RIO DE JANEIRO (Reuters) - Two very different movies are showing an ugly, violent side of Brazil that many would rather forget as the country prepares to host both the World Cup and the Olympics within the next seven years.
“Salve Geral,” Brazil’s Oscar entry for best foreign language film, is the first major movie depicting the violence that paralyzed Sao Paulo in May 2006 when a prison gang launched coordinated attacks on South America’s largest city.
The orgy of violence unleashed by the First Command of the Capital (PCC) gang left 493 people dead. Forty-three were police but 450 were civilians, many of them shot by police in a brutal response roundly condemned by human rights groups.
The timing of “Salve Geral,” whose title refers to the code used by the PCC to start the attacks, has added to its impact. The alleged leader of the PCC went on trial last week accused of ordering the assassination of a judge in 2003.
Some have criticized the film as overly sympathetic to the prisoners, who formed the PCC in the early 1990s to pressure authorities to improve the dismal conditions in Sao Paulo state’s overcrowded prisons.
The movie, by Brazilian director Sergio Rezende, tells the story through the fictional experience of a middle-class mother who is drawn into the murky world of the PCC and corrupt prison officials after her son is jailed for murder.
At one point, it depicts state officials desperately negotiating with PCC leaders to stop the rampage — something they have denied doing. In another scene, police shoot dead two youths merely for being on the street during the violence.
Luiz Eduardo Soares, a respected former national secretary of public security, said many Brazilians still don’t understand that the violence originated with the brutal treatment of prisoners, and that little has changed since the attacks.
“It needs to be understood that the state was responsible for the origin of the problem, something that wasn’t admitted by many at the time of the explosion,” he said after a showing of the film in Rio de Janeiro in September.
The documentary “Dancing with the Devil,” which premiered at Rio’s annual film festival on Sunday, traces the daily lives of three men caught up in the city’s violence — a drug lord, a police officer and an evangelical pastor.
The movie, filmed last year by British Oscar-winning documentary director Jon Blair, is among the most intimate portraits yet of the Rio’s long-running drug violence. Unusually, the drug traffickers in the film allowed their faces to be filmed.

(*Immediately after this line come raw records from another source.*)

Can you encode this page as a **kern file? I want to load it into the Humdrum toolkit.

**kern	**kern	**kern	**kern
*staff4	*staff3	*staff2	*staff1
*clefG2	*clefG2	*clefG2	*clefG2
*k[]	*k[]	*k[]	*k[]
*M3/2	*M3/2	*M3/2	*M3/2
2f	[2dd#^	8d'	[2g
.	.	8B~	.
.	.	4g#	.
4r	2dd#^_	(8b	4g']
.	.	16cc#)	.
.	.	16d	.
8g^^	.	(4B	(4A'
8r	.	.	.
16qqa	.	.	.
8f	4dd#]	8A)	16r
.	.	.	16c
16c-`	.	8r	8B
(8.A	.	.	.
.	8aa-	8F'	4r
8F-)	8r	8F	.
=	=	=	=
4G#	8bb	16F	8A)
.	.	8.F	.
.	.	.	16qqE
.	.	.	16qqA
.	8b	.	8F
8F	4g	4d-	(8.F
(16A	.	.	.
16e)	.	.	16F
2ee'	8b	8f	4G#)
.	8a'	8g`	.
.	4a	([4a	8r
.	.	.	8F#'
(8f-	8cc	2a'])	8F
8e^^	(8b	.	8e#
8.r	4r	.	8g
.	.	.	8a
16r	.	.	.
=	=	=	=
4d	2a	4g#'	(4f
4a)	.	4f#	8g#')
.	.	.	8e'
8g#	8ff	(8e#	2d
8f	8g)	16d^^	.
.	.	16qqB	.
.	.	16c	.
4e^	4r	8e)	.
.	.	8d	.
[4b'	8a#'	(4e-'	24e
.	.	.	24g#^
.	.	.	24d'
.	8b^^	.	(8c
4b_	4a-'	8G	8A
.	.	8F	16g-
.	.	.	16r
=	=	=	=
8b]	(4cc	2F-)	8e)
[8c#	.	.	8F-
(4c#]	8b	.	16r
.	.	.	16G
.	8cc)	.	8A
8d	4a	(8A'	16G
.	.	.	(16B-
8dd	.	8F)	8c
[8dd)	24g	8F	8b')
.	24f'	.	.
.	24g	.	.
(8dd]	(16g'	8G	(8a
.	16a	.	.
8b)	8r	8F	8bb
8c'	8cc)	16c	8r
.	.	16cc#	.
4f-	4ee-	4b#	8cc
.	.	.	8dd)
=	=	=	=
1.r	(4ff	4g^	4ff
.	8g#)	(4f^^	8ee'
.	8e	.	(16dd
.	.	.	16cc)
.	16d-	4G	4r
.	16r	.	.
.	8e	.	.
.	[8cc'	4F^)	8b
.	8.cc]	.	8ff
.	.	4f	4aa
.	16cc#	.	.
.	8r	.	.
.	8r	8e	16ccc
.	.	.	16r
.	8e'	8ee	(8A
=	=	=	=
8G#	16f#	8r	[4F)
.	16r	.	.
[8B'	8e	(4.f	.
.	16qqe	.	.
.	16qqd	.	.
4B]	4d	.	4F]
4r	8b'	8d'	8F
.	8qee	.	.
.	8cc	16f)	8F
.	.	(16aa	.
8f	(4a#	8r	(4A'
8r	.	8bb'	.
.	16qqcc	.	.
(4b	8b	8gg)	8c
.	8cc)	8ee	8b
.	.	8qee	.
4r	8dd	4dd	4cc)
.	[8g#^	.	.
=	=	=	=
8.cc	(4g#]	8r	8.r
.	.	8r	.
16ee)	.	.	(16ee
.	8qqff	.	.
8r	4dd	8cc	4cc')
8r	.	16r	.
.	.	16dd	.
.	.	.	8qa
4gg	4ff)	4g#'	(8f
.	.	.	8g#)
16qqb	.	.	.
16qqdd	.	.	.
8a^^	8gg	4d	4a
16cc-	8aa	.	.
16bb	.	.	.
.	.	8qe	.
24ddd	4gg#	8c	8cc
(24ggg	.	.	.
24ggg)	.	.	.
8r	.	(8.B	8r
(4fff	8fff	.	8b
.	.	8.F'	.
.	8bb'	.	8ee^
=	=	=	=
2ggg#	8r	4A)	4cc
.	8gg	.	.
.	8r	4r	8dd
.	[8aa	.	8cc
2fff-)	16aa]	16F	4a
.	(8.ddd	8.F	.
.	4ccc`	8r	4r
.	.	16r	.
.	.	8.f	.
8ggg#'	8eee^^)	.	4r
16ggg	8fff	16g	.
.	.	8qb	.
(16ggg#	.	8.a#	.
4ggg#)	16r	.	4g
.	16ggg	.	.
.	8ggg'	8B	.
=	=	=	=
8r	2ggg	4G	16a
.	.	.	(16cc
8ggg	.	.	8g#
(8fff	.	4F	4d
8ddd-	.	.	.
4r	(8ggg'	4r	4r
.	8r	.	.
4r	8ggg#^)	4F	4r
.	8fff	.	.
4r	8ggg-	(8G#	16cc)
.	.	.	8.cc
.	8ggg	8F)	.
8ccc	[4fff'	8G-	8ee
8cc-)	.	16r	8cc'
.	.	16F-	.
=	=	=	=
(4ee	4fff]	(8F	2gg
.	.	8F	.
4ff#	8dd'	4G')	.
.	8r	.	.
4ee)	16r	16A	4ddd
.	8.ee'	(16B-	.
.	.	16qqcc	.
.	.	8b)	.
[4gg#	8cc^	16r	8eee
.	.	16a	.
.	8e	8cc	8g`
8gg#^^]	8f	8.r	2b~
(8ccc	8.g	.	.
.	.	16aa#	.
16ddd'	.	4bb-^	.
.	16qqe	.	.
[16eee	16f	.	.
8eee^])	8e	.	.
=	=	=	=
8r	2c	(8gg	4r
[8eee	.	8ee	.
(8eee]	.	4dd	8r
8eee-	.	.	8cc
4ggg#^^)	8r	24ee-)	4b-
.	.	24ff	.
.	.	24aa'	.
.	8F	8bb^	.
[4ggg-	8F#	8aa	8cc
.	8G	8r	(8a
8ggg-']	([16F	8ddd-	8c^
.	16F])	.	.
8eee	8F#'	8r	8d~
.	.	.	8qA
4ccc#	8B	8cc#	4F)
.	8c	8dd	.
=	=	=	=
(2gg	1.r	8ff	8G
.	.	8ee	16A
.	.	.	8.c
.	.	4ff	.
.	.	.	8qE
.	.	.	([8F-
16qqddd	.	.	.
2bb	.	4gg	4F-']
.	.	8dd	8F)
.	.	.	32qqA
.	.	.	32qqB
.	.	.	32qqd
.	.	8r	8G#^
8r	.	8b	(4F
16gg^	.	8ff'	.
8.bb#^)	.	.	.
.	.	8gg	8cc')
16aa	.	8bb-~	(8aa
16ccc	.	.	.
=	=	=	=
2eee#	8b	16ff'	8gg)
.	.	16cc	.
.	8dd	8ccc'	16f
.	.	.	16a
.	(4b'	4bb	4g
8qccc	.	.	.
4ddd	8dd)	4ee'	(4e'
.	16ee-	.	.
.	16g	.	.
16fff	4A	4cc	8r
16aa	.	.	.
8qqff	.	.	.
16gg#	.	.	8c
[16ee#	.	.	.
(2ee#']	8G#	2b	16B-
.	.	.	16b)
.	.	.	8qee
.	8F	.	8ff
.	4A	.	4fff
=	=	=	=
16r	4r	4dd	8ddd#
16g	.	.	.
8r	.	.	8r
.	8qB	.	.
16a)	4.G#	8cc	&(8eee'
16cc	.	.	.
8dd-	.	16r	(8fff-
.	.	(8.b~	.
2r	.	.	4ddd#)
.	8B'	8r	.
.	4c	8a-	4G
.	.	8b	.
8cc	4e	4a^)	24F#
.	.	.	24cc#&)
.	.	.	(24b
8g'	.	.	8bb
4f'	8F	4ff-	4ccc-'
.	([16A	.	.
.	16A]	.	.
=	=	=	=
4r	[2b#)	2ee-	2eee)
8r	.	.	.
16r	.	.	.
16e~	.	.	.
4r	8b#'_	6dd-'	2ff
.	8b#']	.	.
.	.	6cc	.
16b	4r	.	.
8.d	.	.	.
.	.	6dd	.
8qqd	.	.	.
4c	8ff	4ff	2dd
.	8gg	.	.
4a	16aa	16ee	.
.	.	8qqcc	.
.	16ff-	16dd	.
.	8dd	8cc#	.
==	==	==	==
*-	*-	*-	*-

Without passing judgment, the film essentially shows the trio trying to survive what one cop describes during one of the police’s almost daily raids on slums as “our crazy war.”
In doing so, it portrays the futility of the violence that plagues Brazil’s beachside city, which on Friday was awarded the 2016 Olympics and will be among the host cities for the 2014 soccer World Cup.
In a poignant scene, one of Rio’s most wanted drug lords known as “Tola” speaks with surprising eloquence about how his power and wealth have brought him only paranoia and misery.
“This isn’t life,” says the trafficker, whose body has been deformed by bullet wounds and who never learned to read. “It is better to eat bread with God than caviar with the devil.”
Near the end, a cop weeps after a fellow officer is shot in the head by traffickers and we learn that the film’s central drug lord “Spiderman” was killed by police this year. Police said they killed him in self defense, while slum residents said he was executed by officers as he begged for his life.
His place is immediately taken by a new drug boss.
Officials who campaigned for the Olympics have downplayed Rio’s security problems and some commentators expressed outrage last week when the New Yorker magazine published an article on Rio’s violence days before the Olympic host-city vote.
Blair told Reuters that many people had questioned the motives behind making a film showing Rio’s “violent underbelly,” but that Rio state’s nearly 6,000 murders a year showed that the city needs to look in the mirror.
“As a friend of Rio I believe the city needs to face up to the implications of these statistics as it prepares to host the 2014 World Cup and the 2016 Olympics, not to pretend they do not exist,” he said.